Posted on 3/13/26 at 10:52 pm to SmackoverHawg
quote:I know, it's all in the thread I linked. It really had a lot of good info from you, which is why I remembered it and found it in my post history.
Was also using hydroxychloroquine with great effect and later added Ivermectin
quote:
Helped having a wife with a pharmacy. We also refused to give the vaccine. Conservatively we could've made $1-1.5 million by giving it, but I refused to be complicit. My conscious is clear and now I'm in a position to prevent it from happening again
Very grateful for people like you and your wife.
Posted on 3/13/26 at 11:27 pm to jclem11
quote:
Your side made the very confident claim that millions would drop dead within 3 years and crickets....
It will be explained off as best it can be, whatever the totals, by the medical establishment. But speaking of predictions where are your sides dire global warming and climate change predictions we’ve heard for decades???
This post was edited on 3/14/26 at 8:50 pm
Posted on 3/14/26 at 7:28 am to TigerDoc
quote:
So we end up asking “should we trust these people?” when they are skeptically sorting things out.
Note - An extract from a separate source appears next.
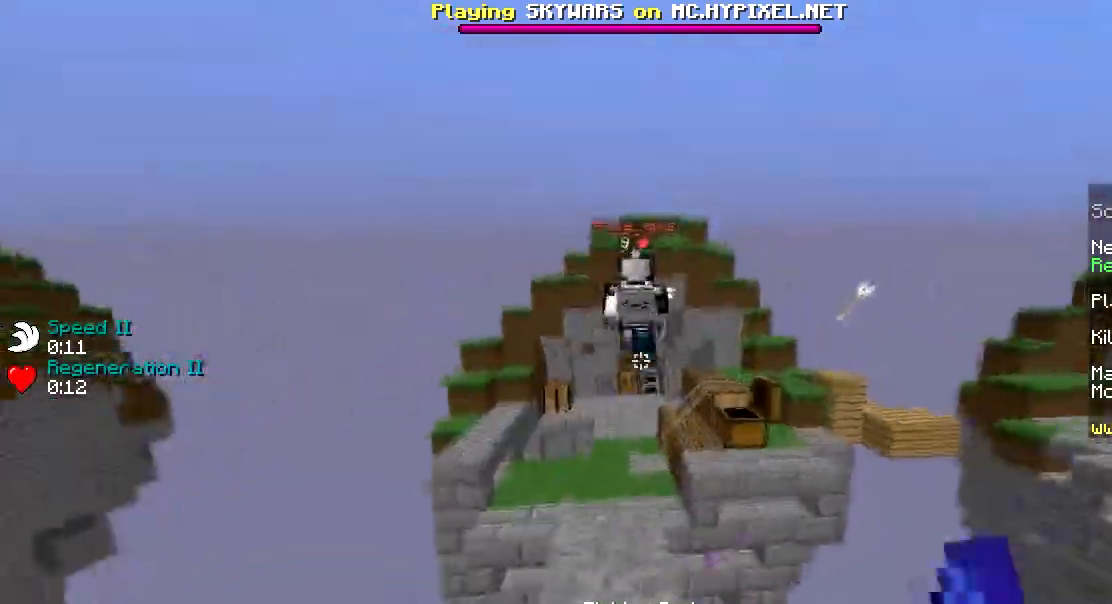
{"keys": ["w"], "mouse": [], "events": [[150, "mouse_right", "up"]]}
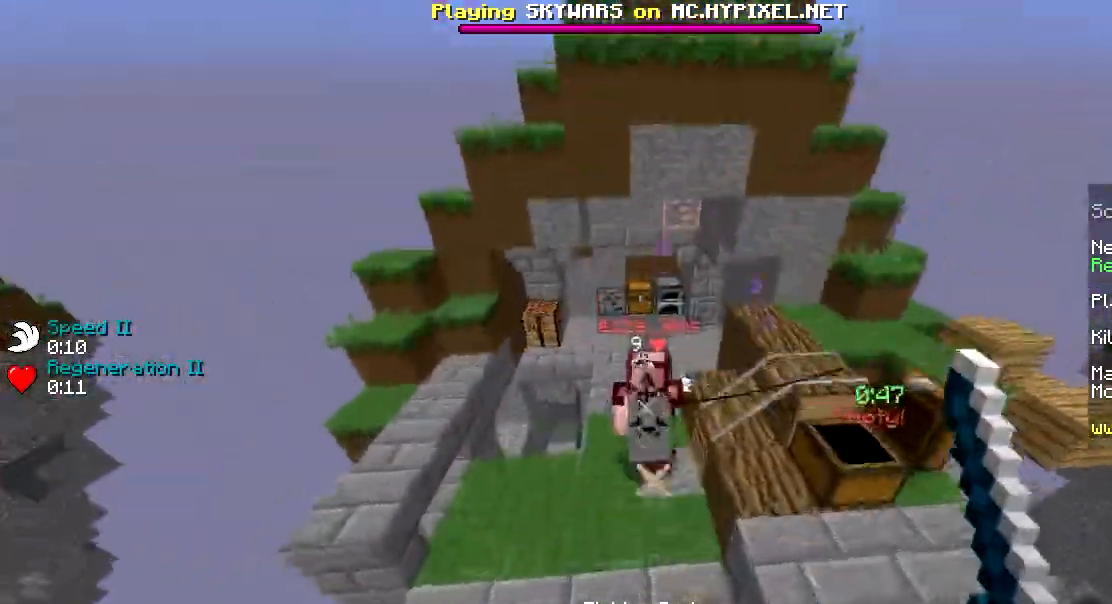
{"keys": ["w"], "mouse": [], "events": [[367, "mouse_left", "down"], [434, "mouse_left", "up"]]}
And that answer used to typically be "yes". Now it's not, and it's not because I think most people see this the way I do; that these weren't all honest mistakes.
Most people don't want to be their own medical expert and they trust their local providers, but throw in another public health crisis where there's a lot of power being wielded and a lot of money being made and over half the country isn't going to trust them. And they earned that.
Posted on 3/14/26 at 8:56 am to Flats
Yes, you've said that before. Trust in public health and medical institutions took a real hit during the pandemic. It exposed how fragile the relationship between science, politics, and public trust really is and a lot of people who weren’t especially political about medicine before now view it through a much more skeptical lens. The part I wrestle with is what a society does after that kind of trust shock. Most people don’t want to become their own epidemiologist or immunologist (I agree), and realistically they can’t. Out of curiosity, what would rebuilding that trust actually look like from your perspective? Apology? More transparency? Different messaging? Less political involvement? Something else?